What's Your Story? - On the Edge...

This time forty years ago I was on the edge of making a life-changing decision. Though life has always been kind to me, it had kicked me up the backside in the previous year or two and made me more reflective than usual. I liked what I was doing in the family business and outside of it but I did not want to spend the rest of my life doing it. I began again to think of priesthood.

I had been taught by priests in secondary school in Newry and having several aunts who were priests’ housekeepers, the figure of the priest was familiar to me. The priests who crossed my path were benign if inter-personally distant figures in my life. Career choices were limited at the time and most people followed family patterns of training and vocational choice. During my time in secondary school, I explored the idea of priestly vocation briefly but then I set it aside.
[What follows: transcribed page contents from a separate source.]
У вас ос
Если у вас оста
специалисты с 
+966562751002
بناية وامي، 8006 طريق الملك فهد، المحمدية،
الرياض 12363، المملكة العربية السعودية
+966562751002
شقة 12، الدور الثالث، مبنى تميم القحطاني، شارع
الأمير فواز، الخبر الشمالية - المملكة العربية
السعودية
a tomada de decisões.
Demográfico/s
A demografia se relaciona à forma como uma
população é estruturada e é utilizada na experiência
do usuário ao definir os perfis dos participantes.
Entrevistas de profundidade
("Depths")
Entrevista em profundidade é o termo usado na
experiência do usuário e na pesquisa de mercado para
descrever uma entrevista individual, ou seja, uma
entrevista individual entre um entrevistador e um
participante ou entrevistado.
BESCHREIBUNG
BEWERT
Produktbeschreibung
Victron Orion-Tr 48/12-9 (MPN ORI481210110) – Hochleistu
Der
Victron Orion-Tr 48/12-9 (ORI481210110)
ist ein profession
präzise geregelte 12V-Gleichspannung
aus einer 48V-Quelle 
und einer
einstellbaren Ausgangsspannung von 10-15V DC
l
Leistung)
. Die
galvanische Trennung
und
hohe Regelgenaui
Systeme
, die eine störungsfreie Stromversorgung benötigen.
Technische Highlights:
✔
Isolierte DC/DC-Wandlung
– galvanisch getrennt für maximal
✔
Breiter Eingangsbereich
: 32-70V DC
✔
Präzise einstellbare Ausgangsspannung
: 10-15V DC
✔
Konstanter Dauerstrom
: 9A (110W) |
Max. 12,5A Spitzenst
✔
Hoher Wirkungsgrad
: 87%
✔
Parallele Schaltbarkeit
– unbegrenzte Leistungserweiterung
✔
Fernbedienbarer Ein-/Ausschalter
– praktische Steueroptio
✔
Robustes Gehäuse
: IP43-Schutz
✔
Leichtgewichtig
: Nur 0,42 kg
At twenty-two years old, I was now thinking about life and revisiting my original intentions. When I got around to doing something about it, I chatted to my aunt who was the local parish priest’s housekeeper and asked her to make an appointment for me. The recently arrived parish priest was called Fr Savage. ‘A terrible name for a parish priest’ was the verdict of the bar-stool philosophers in Murtagh’s Bar.
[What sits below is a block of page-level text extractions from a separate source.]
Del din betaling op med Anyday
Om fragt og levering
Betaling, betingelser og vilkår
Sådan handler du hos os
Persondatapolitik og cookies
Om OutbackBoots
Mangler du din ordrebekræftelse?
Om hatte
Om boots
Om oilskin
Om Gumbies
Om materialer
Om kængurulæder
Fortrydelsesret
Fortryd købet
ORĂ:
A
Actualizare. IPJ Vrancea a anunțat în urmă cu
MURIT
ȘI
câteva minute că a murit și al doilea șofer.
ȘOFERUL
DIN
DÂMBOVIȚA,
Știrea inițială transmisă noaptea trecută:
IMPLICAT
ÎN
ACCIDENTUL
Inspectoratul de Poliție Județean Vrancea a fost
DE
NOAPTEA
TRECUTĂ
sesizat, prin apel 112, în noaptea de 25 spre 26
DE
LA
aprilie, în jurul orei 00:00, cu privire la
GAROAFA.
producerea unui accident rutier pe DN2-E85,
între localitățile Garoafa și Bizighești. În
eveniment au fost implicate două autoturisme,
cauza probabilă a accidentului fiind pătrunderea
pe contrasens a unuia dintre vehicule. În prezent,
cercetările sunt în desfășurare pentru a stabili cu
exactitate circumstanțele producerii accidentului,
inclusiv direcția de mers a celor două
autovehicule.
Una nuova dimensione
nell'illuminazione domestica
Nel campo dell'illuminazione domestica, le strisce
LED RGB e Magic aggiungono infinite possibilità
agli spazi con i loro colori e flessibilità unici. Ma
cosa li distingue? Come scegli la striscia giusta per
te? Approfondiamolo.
Tomás Ó Sabhaois was how he chose to be known. He was a kindly man who had a charismatic style spirituality and he was an avid fior-Ghael. His sister was a local primary teacher who had taught us Irish before school opening hours in a country school. With the appointment organised, I took to figuring what I might say to him when we met.

Part of my daily routine in those days was foddering cattle in two different farms and I took the opportunity of the tranquillity of the countryside to compose and to practice what I might say. I spoke to the trees and the hedges and eventually settled on my spiel.

The time arrived and I went to the Parochial House for my interview. My aunt brought me in and showed me upstairs to the priest’s sitting room. He was relaxing and watching a television programme called Trom agus Éadrom. This was a ‘heavy and light’ production that ran from 1975 to 1985 and was compered by the genial Liam Ó Murchú.

The parish priest asked me if I minded waiting until the programme ended and I assented. He then turned to me when it was over and asked me, in Irish, if I spoke Irish. ‘An bhfuill aon Gaeilge agat’? His sister had given me both a solid grounding in the language and a love for it and I had attended the Donegal Gaeltacht over several summers in the early 1970s. I had then taken it to ‘O’ Level standard at secondary school and begun studies to ‘A’ level in it.
My mind however was not in gear for thinking ‘as Gaeilge’ and I stumbled through my self-deprecatory reply to his question, ‘beaganín’ ‘a little bit’. ‘Beaganín’ was enough for him and he continued to speak to me in Irish, making the usual small talk that oils such formalities and introductions. I was finding the going ‘trom’ or heavy, resurrecting my school-book Irish from the recesses of my memory.

Eventually, he switched back to ‘eatrom’ and we continued in English. ‘So what did you want to see me about?’ he asked. I then drew a blank. The spiel that I had repeated to the bushes so many times and which I had polished and practised simply deserted me. I could think neither in English or in Irish for a few moments. I composed myself however, and stumbled through some sort of unrehearsed explanation.

Some weeks later, I was in Armagh to meet another avid Gaeilegeoir, Cardinal Tomás Ó Fiaich who was to interview me for acceptance to the diocese as a trainee priest. He asked me my name and address and immediately lit up when he heard that I was from ‘Cross’. He remembered my late granduncle, Luke Murtagh, the founding father, sitting outside the family pub in North Street. I had attended primary school in Anamar, his home townland. Interview over immediately. I found myself, some months later, in September 1980, heading for that mysterious place so associated with Irish Priesthood, Maynooth.